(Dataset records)
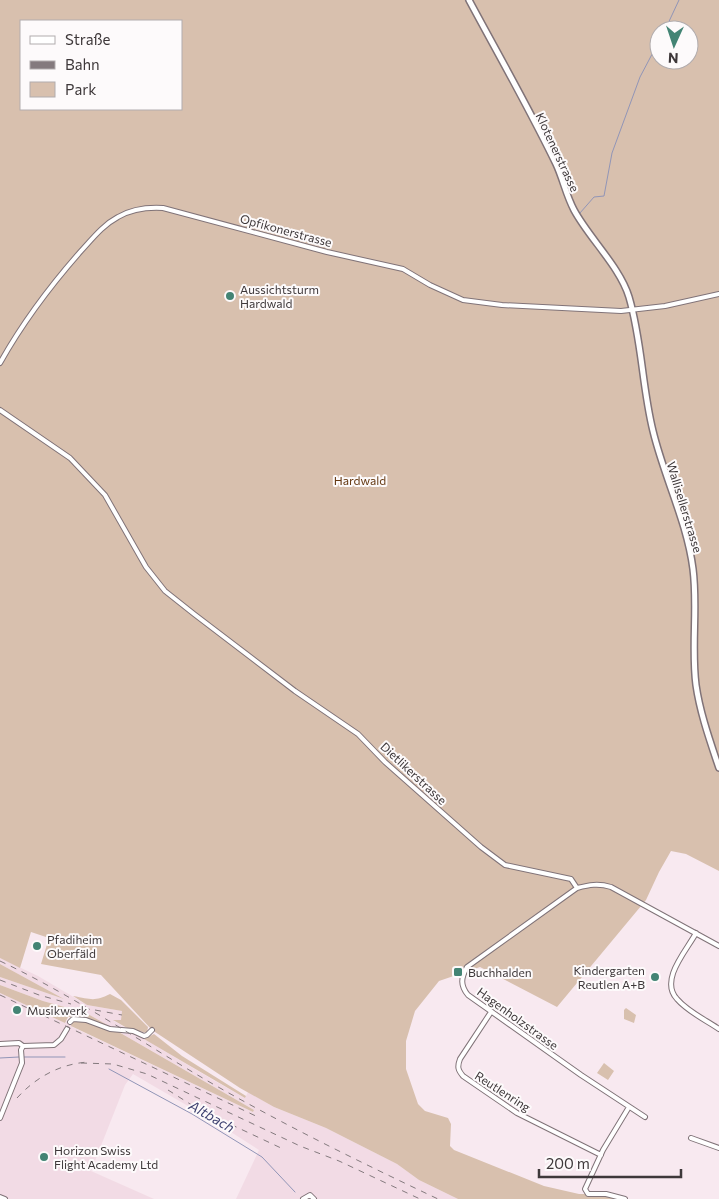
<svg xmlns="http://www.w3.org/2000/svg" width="719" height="1199" viewBox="0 0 719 1199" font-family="Commissioner,sans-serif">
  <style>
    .built { fill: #f2dbe5 }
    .green { fill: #d8c0ae; fill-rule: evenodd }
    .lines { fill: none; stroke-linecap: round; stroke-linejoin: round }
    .stream { stroke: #9195b7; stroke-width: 1 }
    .street-casing { stroke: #807378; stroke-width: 6 }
    .secondary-casing { stroke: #807378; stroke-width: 8 }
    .street { stroke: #fff; stroke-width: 4 }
    .secondary { stroke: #fff; stroke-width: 5 }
    .rail { stroke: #847a7e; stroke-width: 1; stroke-dasharray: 6 6; stroke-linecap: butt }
    .poi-dot { fill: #438474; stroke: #fdfafb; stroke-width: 2 }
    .labels { text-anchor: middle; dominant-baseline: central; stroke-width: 4; stroke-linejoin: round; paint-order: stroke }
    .street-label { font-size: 12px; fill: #3e383a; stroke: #fdfafb }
    .poi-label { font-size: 12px; fill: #3e383a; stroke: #fdfafb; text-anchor: start }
    .park-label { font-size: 12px; fill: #643811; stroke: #fdfafb }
    .water-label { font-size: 14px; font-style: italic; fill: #3c3f6f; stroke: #fdfafb }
  </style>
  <rect width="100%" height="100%" fill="#f8e9f0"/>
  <!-- built -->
  <path class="built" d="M0 958 38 976 87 1005 122 1011 121 1021H114L215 1081 245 1098 248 1092 274 1107 326 1128 397 1164 419 1180 458 1199H236L259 1150 212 1120 133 1074 125 1085 91 1171 154 1199H0V993L65 1023 67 1021 72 1024V1027L253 1112 254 1110 86 1013 43 1001 0 985V977L64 999 0 964Z"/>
  <!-- green -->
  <path class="green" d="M0 0H719V871L686 854 671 851 659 872 646 900 557 1007 480 967 439 981 415 1011 406 1041V1069L418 1104 425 1111 448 1118 451 1124 450 1146 454 1150 544 1186 579 1194H606L625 1199H458L419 1180 397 1164 326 1128 274 1107 240 1088 152 1030 101 975 41 964 49 938 31 932 20 968 0 958ZM21 21H181V109H21ZM659 30H689V60H659Z
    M0 964 64 999 0 977Z
    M0 985 43 1001 86 1013 111 1027 86 1019 68 1017 65 1023 0 993Z
    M110 994 121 1000 148 1027 147 1033 127 1028 113 1020H121L122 1011 87 1005 73 996C91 999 94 1002 110 994Z
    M626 1008 636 1015 634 1023 624 1019V1010Z
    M83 1021 109 1031H117L254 1110 253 1112 71 1026 72 1022Z
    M154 1034 182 1056 246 1096 245 1098 144 1039Z
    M604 1063 614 1071 608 1080 597 1073Z"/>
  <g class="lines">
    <!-- stream -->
    <path class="stream" d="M665 30 679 0
      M580 213 594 197 604 196 612 153 640 77 659 41
      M23 1057H65
      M0 1058 19 1057
      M109 1069 192 1114 262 1157 295 1192"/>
    <!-- street casing -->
    <g class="street-casing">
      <path id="street" d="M0 363C23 322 51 285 81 251 93 238 103 225 118 217 132 209 146 207 163 208L327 252 403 269 430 285 463 300 502 305 621 311 665 306 719 294
        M0 410 70 458 105 495 146 567 165 591 194 614 295 691 358 734 385 762 481 847 505 865 571 879 577 888
        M696 933C687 950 659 980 677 999 688 1012 706 1020 719 1029
        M491 1012 460 1059C457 1067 458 1070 463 1076L517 1113 601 1155
        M70 1022 73 1019 86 1020 110 1029 133 1031 144 1036 147 1035 152 1030
        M0 1044 19 1043 23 1046 54 1045 61 1039 67 1029
        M645 1117 581 1075 468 995C460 985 461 978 467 967L577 888C589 885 598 883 611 887L719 946
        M0 1118 22 1063 21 1050 23 1046
        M691 1138 719 1148
        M0 1197 5 1199
        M303 1199 310 1195 314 1199
        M625 1199 606 1194H588L585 1189 603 1150 629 1107"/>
    </g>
    <!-- secondary casing -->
    <g class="secondary-casing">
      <path id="secondary" d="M469 0C498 54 529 108 556 164 563 179 566 195 574 210 589 238 620 267 629 297 642 341 642 387 653 431 664 477 687 522 693 569 698 608 691 646 696 685 700 713 710 741 719 768"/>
    </g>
    <!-- street -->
    <use href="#street" class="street"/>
    <!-- secondary -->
    <use href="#secondary" class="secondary"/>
    <!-- rail -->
    <path class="rail" d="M0 961C72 995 138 1040 206 1080 282 1124 360 1162 438 1199
      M0 980 39 995 71 1004
      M0 995 260 1118
      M95 1010 122 1015
      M81 1063 113 1064 147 1074 300 1146 339 1161 420 1199
      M168 1090 198 1109 281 1148
      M17 1098C36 1077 60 1064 88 1062"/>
  </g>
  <!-- markers -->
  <g class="poi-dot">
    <circle cx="230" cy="296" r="5"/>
    <circle cx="37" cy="946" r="5"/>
    <rect x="453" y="967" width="10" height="10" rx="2.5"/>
    <circle cx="655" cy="977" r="5"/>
    <circle cx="17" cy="1010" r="5"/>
    <circle cx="44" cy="1157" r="5"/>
  </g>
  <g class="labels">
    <!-- street labels -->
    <g class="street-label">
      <text transform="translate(558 152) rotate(65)">Klotenerstrasse</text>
      <text transform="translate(286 230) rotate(15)">Opfikonerstrasse</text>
      <text transform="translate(685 507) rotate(73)">Wallisellerstrasse</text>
      <text transform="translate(414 773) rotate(43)">Dietlikerstrasse</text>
      <text transform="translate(518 1018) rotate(36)">Hagenholzstrasse</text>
      <text transform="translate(503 1091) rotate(33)">Reutlenring</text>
    </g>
    <!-- poi labels -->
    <g class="poi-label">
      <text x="240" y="289">Aussichtsturm<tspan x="240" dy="14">Hardwald</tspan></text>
      <text x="47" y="939">Pfadiheim<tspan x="47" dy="14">Oberfäld</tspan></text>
      <text x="645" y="970" text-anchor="end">Kindergarten<tspan x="645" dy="14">Reutlen A+B</tspan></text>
      <text x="468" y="972">Buchhalden</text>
      <text x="27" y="1010">Musikwerk</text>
      <text x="54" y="1150">Horizon Swiss<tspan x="54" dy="14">Flight Academy Ltd</tspan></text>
    </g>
    <!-- park labels -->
    <g class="park-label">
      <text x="360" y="480">Hardwald</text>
    </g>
    <!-- water labels -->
    <g class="water-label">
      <text transform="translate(212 1116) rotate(30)">Altbach</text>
    </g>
  </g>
  <!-- legend -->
  <rect x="20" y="20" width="162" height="90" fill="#fdfafb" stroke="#b1acae"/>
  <rect x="30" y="36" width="25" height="8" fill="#ffffff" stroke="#b1acae"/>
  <text x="65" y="45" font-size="15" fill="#3e383a">Straße</text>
  <rect x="30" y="61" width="25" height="8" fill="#847a7e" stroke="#b1acae"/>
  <text x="65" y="70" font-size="15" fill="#3e383a">Bahn</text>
  <rect x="30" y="82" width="25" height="15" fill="#d8c0ae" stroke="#b1acae"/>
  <text x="65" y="95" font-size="15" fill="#3e383a">Park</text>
  <!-- north arrow -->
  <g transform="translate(674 45) rotate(183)"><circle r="24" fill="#fdfafb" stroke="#b1acae"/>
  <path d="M0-4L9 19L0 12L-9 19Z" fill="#438474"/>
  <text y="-8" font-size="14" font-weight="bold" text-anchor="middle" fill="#3e383a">N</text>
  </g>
  <!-- scale -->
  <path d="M539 1169v8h142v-8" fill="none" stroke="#3e383a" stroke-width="2.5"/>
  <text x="546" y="1169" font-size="15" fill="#3e383a" stroke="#fdfafb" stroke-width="4" paint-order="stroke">200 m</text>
</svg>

EXERCISE DESCRIPTION:
Could you reproduce every record above exactly, leaving out any pictures?

OUTPUT BELOW:
<svg xmlns="http://www.w3.org/2000/svg" width="719" height="1199" viewBox="0 0 719 1199" font-family="Commissioner,sans-serif">
  <style>
    .built { fill: #f2dbe5 }
    .green { fill: #d8c0ae; fill-rule: evenodd }
    .lines { fill: none; stroke-linecap: round; stroke-linejoin: round }
    .stream { stroke: #9195b7; stroke-width: 1 }
    .street-casing { stroke: #807378; stroke-width: 6 }
    .secondary-casing { stroke: #807378; stroke-width: 8 }
    .street { stroke: #fff; stroke-width: 4 }
    .secondary { stroke: #fff; stroke-width: 5 }
    .rail { stroke: #847a7e; stroke-width: 1; stroke-dasharray: 6 6; stroke-linecap: butt }
    .poi-dot { fill: #438474; stroke: #fdfafb; stroke-width: 2 }
    .labels { text-anchor: middle; dominant-baseline: central; stroke-width: 4; stroke-linejoin: round; paint-order: stroke }
    .street-label { font-size: 12px; fill: #3e383a; stroke: #fdfafb }
    .poi-label { font-size: 12px; fill: #3e383a; stroke: #fdfafb; text-anchor: start }
    .park-label { font-size: 12px; fill: #643811; stroke: #fdfafb }
    .water-label { font-size: 14px; font-style: italic; fill: #3c3f6f; stroke: #fdfafb }
  </style>
  <rect width="100%" height="100%" fill="#f8e9f0"/>
  <!-- built -->
  <path class="built" d="M0 958 38 976 87 1005 122 1011 121 1021H114L215 1081 245 1098 248 1092 274 1107 326 1128 397 1164 419 1180 458 1199H236L259 1150 212 1120 133 1074 125 1085 91 1171 154 1199H0V993L65 1023 67 1021 72 1024V1027L253 1112 254 1110 86 1013 43 1001 0 985V977L64 999 0 964Z"/>
  <!-- green -->
  <path class="green" d="M0 0H719V871L686 854 671 851 659 872 646 900 557 1007 480 967 439 981 415 1011 406 1041V1069L418 1104 425 1111 448 1118 451 1124 450 1146 454 1150 544 1186 579 1194H606L625 1199H458L419 1180 397 1164 326 1128 274 1107 240 1088 152 1030 101 975 41 964 49 938 31 932 20 968 0 958ZM21 21H181V109H21ZM659 30H689V60H659Z
    M0 964 64 999 0 977Z
    M0 985 43 1001 86 1013 111 1027 86 1019 68 1017 65 1023 0 993Z
    M110 994 121 1000 148 1027 147 1033 127 1028 113 1020H121L122 1011 87 1005 73 996C91 999 94 1002 110 994Z
    M626 1008 636 1015 634 1023 624 1019V1010Z
    M83 1021 109 1031H117L254 1110 253 1112 71 1026 72 1022Z
    M154 1034 182 1056 246 1096 245 1098 144 1039Z
    M604 1063 614 1071 608 1080 597 1073Z"/>
  <g class="lines">
    <!-- stream -->
    <path class="stream" d="M665 30 679 0
      M580 213 594 197 604 196 612 153 640 77 659 41
      M23 1057H65
      M0 1058 19 1057
      M109 1069 192 1114 262 1157 295 1192"/>
    <!-- street casing -->
    <g class="street-casing">
      <path id="street" d="M0 363C23 322 51 285 81 251 93 238 103 225 118 217 132 209 146 207 163 208L327 252 403 269 430 285 463 300 502 305 621 311 665 306 719 294
        M0 410 70 458 105 495 146 567 165 591 194 614 295 691 358 734 385 762 481 847 505 865 571 879 577 888
        M696 933C687 950 659 980 677 999 688 1012 706 1020 719 1029
        M491 1012 460 1059C457 1067 458 1070 463 1076L517 1113 601 1155
        M70 1022 73 1019 86 1020 110 1029 133 1031 144 1036 147 1035 152 1030
        M0 1044 19 1043 23 1046 54 1045 61 1039 67 1029
        M645 1117 581 1075 468 995C460 985 461 978 467 967L577 888C589 885 598 883 611 887L719 946
        M0 1118 22 1063 21 1050 23 1046
        M691 1138 719 1148
        M0 1197 5 1199
        M303 1199 310 1195 314 1199
        M625 1199 606 1194H588L585 1189 603 1150 629 1107"/>
    </g>
    <!-- secondary casing -->
    <g class="secondary-casing">
      <path id="secondary" d="M469 0C498 54 529 108 556 164 563 179 566 195 574 210 589 238 620 267 629 297 642 341 642 387 653 431 664 477 687 522 693 569 698 608 691 646 696 685 700 713 710 741 719 768"/>
    </g>
    <!-- street -->
    <use href="#street" class="street"/>
    <!-- secondary -->
    <use href="#secondary" class="secondary"/>
    <!-- rail -->
    <path class="rail" d="M0 961C72 995 138 1040 206 1080 282 1124 360 1162 438 1199
      M0 980 39 995 71 1004
      M0 995 260 1118
      M95 1010 122 1015
      M81 1063 113 1064 147 1074 300 1146 339 1161 420 1199
      M168 1090 198 1109 281 1148
      M17 1098C36 1077 60 1064 88 1062"/>
  </g>
  <!-- markers -->
  <g class="poi-dot">
    <circle cx="230" cy="296" r="5"/>
    <circle cx="37" cy="946" r="5"/>
    <rect x="453" y="967" width="10" height="10" rx="2.5"/>
    <circle cx="655" cy="977" r="5"/>
    <circle cx="17" cy="1010" r="5"/>
    <circle cx="44" cy="1157" r="5"/>
  </g>
  <g class="labels">
    <!-- street labels -->
    <g class="street-label">
      <text transform="translate(558 152) rotate(65)">Klotenerstrasse</text>
      <text transform="translate(286 230) rotate(15)">Opfikonerstrasse</text>
      <text transform="translate(685 507) rotate(73)">Wallisellerstrasse</text>
      <text transform="translate(414 773) rotate(43)">Dietlikerstrasse</text>
      <text transform="translate(518 1018) rotate(36)">Hagenholzstrasse</text>
      <text transform="translate(503 1091) rotate(33)">Reutlenring</text>
    </g>
    <!-- poi labels -->
    <g class="poi-label">
      <text x="240" y="289">Aussichtsturm<tspan x="240" dy="14">Hardwald</tspan></text>
      <text x="47" y="939">Pfadiheim<tspan x="47" dy="14">Oberfäld</tspan></text>
      <text x="645" y="970" text-anchor="end">Kindergarten<tspan x="645" dy="14">Reutlen A+B</tspan></text>
      <text x="468" y="972">Buchhalden</text>
      <text x="27" y="1010">Musikwerk</text>
      <text x="54" y="1150">Horizon Swiss<tspan x="54" dy="14">Flight Academy Ltd</tspan></text>
    </g>
    <!-- park labels -->
    <g class="park-label">
      <text x="360" y="480">Hardwald</text>
    </g>
    <!-- water labels -->
    <g class="water-label">
      <text transform="translate(212 1116) rotate(30)">Altbach</text>
    </g>
  </g>
  <!-- legend -->
  <rect x="20" y="20" width="162" height="90" fill="#fdfafb" stroke="#b1acae"/>
  <rect x="30" y="36" width="25" height="8" fill="#ffffff" stroke="#b1acae"/>
  <text x="65" y="45" font-size="15" fill="#3e383a">Straße</text>
  <rect x="30" y="61" width="25" height="8" fill="#847a7e" stroke="#b1acae"/>
  <text x="65" y="70" font-size="15" fill="#3e383a">Bahn</text>
  <rect x="30" y="82" width="25" height="15" fill="#d8c0ae" stroke="#b1acae"/>
  <text x="65" y="95" font-size="15" fill="#3e383a">Park</text>
  <!-- north arrow -->
  <g transform="translate(674 45) rotate(183)"><circle r="24" fill="#fdfafb" stroke="#b1acae"/>
  <path d="M0-4L9 19L0 12L-9 19Z" fill="#438474"/>
  <text y="-8" font-size="14" font-weight="bold" text-anchor="middle" fill="#3e383a">N</text>
  </g>
  <!-- scale -->
  <path d="M539 1169v8h142v-8" fill="none" stroke="#3e383a" stroke-width="2.5"/>
  <text x="546" y="1169" font-size="15" fill="#3e383a" stroke="#fdfafb" stroke-width="4" paint-order="stroke">200 m</text>
</svg>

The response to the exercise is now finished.